In deze aanpak wordt aangesloten bij de risico’s die door de ziekenhuizen worden onderkend. Tevens wordt meegewogen wat de effecten zijn van risico mitigerende maatregelen die zijn getroffen. Denk hierbij aan de mate waarin geschillen zijn verzekerd, de hedging van renterisico, de mismatch in looptijd en volume van vaste activa en langlopende verplichtingen, concentratierisico van één of meer ziektekostenverzekeraars en of sprake is van garanties op de ontvangen leningen.
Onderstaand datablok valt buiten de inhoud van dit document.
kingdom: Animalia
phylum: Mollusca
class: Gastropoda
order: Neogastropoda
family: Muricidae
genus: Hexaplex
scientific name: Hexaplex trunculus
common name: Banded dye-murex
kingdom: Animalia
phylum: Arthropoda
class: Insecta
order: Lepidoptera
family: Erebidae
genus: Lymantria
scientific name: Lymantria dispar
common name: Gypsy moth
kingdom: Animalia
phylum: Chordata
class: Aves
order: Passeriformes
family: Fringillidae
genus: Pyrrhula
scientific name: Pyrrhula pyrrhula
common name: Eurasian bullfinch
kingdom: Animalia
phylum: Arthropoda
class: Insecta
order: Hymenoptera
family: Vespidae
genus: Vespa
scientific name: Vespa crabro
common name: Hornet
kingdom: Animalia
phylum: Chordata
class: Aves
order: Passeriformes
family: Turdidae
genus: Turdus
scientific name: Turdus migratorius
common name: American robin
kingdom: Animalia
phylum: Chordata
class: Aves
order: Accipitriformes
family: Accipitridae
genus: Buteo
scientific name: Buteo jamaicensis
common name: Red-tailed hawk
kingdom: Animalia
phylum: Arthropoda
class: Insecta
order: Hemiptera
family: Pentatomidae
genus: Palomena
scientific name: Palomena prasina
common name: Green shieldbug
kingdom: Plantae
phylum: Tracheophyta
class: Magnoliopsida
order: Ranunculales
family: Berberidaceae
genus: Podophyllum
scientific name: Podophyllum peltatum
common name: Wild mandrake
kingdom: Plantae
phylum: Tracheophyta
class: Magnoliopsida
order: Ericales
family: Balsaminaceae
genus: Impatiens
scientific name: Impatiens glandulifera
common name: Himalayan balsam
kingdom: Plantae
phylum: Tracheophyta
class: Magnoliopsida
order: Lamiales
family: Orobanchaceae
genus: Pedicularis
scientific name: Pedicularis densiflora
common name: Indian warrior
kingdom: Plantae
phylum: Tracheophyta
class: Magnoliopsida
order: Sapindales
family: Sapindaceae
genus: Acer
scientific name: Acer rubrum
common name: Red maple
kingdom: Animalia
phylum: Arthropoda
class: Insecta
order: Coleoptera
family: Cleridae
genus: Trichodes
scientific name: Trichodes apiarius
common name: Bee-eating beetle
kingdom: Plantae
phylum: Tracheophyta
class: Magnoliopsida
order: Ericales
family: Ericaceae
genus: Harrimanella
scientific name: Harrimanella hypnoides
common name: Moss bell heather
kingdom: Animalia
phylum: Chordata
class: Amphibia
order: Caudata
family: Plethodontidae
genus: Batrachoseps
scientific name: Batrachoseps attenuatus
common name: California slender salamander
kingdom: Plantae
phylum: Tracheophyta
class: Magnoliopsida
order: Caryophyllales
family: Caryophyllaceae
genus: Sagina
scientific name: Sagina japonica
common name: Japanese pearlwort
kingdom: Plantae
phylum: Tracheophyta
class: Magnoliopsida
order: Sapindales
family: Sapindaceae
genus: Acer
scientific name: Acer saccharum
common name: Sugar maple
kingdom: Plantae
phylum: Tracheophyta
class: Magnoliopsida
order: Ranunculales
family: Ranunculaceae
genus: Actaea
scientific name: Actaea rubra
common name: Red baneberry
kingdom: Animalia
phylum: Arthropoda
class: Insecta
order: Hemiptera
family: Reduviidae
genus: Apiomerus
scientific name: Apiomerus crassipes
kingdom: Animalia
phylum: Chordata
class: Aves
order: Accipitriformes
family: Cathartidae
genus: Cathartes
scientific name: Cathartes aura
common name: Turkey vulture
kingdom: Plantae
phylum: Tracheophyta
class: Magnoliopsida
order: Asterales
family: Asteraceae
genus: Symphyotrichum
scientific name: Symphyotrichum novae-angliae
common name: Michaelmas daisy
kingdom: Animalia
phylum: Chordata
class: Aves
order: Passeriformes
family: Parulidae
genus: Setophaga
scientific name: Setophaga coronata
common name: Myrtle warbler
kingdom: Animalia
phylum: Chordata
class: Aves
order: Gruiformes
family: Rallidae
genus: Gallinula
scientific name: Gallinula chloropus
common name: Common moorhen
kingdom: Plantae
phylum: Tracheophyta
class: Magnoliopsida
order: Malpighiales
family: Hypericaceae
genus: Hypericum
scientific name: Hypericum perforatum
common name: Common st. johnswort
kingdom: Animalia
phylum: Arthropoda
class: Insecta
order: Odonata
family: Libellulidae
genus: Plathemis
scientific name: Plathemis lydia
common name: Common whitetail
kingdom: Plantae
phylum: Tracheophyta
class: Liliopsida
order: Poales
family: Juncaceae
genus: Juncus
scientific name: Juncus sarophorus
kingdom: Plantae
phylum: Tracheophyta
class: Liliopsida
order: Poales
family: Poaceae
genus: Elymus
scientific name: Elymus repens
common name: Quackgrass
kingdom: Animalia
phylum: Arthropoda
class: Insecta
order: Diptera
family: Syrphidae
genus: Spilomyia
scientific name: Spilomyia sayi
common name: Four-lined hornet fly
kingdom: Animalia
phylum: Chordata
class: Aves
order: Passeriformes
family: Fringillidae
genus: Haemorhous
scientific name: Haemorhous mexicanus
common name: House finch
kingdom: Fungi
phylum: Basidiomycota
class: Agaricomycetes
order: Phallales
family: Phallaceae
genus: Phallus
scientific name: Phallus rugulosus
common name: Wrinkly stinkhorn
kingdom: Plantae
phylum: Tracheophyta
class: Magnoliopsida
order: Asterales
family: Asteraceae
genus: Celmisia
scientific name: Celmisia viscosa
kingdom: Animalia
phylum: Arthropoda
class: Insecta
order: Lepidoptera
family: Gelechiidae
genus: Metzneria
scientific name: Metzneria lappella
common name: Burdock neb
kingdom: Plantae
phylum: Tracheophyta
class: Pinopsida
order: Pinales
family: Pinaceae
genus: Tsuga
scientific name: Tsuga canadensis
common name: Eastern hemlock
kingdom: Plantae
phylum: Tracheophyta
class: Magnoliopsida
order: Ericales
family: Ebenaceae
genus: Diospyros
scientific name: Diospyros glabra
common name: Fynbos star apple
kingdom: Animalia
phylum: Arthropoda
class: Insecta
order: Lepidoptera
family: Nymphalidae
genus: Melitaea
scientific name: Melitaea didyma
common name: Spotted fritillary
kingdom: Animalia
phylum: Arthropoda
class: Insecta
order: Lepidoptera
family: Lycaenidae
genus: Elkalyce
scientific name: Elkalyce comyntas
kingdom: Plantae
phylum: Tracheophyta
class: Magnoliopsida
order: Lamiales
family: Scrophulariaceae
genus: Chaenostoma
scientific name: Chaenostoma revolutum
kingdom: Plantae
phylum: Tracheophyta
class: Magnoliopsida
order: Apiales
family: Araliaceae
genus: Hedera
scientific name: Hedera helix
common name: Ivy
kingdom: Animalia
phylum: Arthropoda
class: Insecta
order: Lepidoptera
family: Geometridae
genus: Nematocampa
Deze aanpak geeft daarom ook duidelijkheid over het nut van bestaande of aanvullende maatregelen om risico’s onder controle te houden.
Hoe verder?
In de financiële sector is voldoen aan het vereist eigen vermogen een cruciaal onderdeel van het integrale risicomanagement. Dit omvat, naast het bepalen van een adequate eigen vermogen buffer, onder andere het identificeren en beoordelen van risico’s, het uitvoeren van stresstesten en lange termijn scenario analyses, en het integreren van risicomanagement met de bedrijfsstrategie en het besturingskader4.
Ook voor ziekenhuizen biedt het introduceren van vereist eigen vermogen buffers, in combinatie met stresstesten en lange termijn scenario analyses, waardevolle kansen om het bestaande risicomanagementraamwerk te versterken. Deze aanpak kan de organisatie ondersteunen in haar aansturing en draagt bij aan het waarborgen van continuïteit en financiële robuustheid, zodat het beschikbare zorgaanbod behouden blijft. De methode kan in verschillende mate van uitgebreidheid worden geïntegreerd in het bestaande interne risicomanagementsysteem. Bovendien kan dit onderdeel vormen van een uniform beoordelingskader voor de sector, zoals bijvoorbeeld recent is geïntroduceerd voor woningcorporaties5, dat gericht is op effectiviteit en efficiëntie.
1 https://opendata.cbs.nl/#/CBS/nl/dataset/83626NED/table?ts=1740049403163.
2 Diagnose Behandel Combinaties of DBC’s op weg naar transparantie
3 EBITDA = Resultaat voor aftrek van rentekosten, belastingen, afschrijving en afboekingen (earnings before interest, tax, depreciations and amortization).
4 Bij verzekeraars wordt deze aanpak uitgewerkt in een Own Risk and Self Assessment en bij banken in Internal Capital Adequacy Assessment Process.